Infelizmente, ainda que tenha conseguido algumas conquistas, o criador da série ainda sofreu alguns impedimentos dos produtores que não foram possíveis de contornar. Destes, vale mencionar a atriz Majel Barrett que, inicialmente teria um papel de oficial comandante, atuando inclusive no episódio teste, mas dentre as várias mudanças requisitadas para a aprovação da série, Barret acabou se tornando a enfermeira da nave subordinada ao Dr. McCoy.


Ainda assim, esses pequenos exemplos escolhidos em meio a tantos episódios que acabam desenvolvendo diferentes temas como já mencionado, ressaltam a importância da representatividade mesmo numa produção de ficção. Identificamos já na década de 1970 um aumento expressivo na contratação e recrutamento de candidatos de minorias sociais indo trabalhar na NASA no corpo técnico de base ou mesmo como astronautas.


Algo que teve apoio inclusive de Nichelle Nichols que atuou no desenvolvimento de campanhas de recrutamento que resultaram na seleção de cinco mulheres, três homens negros e um asiático, incluindo a primeira astronauta do sexo feminino, Sally Ride; a primeira mulher negra no espaço, Mae Jemison; o primeiro negro no espaço, Guion Bluford; e também Judith Resnik e Ronald McNair.

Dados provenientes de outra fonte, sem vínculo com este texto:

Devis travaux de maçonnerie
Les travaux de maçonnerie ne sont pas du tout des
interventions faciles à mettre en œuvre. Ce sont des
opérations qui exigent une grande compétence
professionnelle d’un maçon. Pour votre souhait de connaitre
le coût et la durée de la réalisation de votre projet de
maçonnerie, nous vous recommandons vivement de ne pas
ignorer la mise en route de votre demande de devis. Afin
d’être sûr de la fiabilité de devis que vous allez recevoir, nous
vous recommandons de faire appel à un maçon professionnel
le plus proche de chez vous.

Desde o início a série sofreu resistência dos produtores e da emissora, as mudanças feita do episódio teste para o piloto da série tentava diminuir o excesso de “liberdades” da história e amenizar o tom científico que era considerado muito complexo para a audiência. E mesmo depois do programa começar a ser exibido, os desafios não diminuíram, pois Roddenberry continuou a luta para evitar o cancelamento pelos três anos de duração.


A emissora nunca acreditou no projeto e a todo momento mudava o horário de exibição, o que contribuiu para derrubar ainda mais o público. Por outro lado, quem assistia a série era engajado muito antes dessa palavra ser tão importante no marketing, milhares de cartas chegavam à NBC comentando sobre a história, muito incentivado pelo próprio criador. Segundo um estudo demográfico da audiência, o público se concentrava principalmente entre universitários e pessoas de maior poder aquisitivo e grau de instrução. Um fato curioso é que Star Trek ajudou na venda de televisores a cores e tinha a maior audiência nesses aparelhos, uma pena que eles quase não existiam na época.


Por fim, a série original foi cancelada no início de 1969, mas graças a um acordo prévio com a Kaiser Broadcasting, o programa começou a ser vendido para outras pequenas emissoras e aos poucos conquistou seu status de cult. Situação que contribuiu para que a série se tornasse uma franquia, primeiro com a animação em 1973, seguido dos filmes a partir de 1979 e o retorno das séries com a Nova Geração em 1987.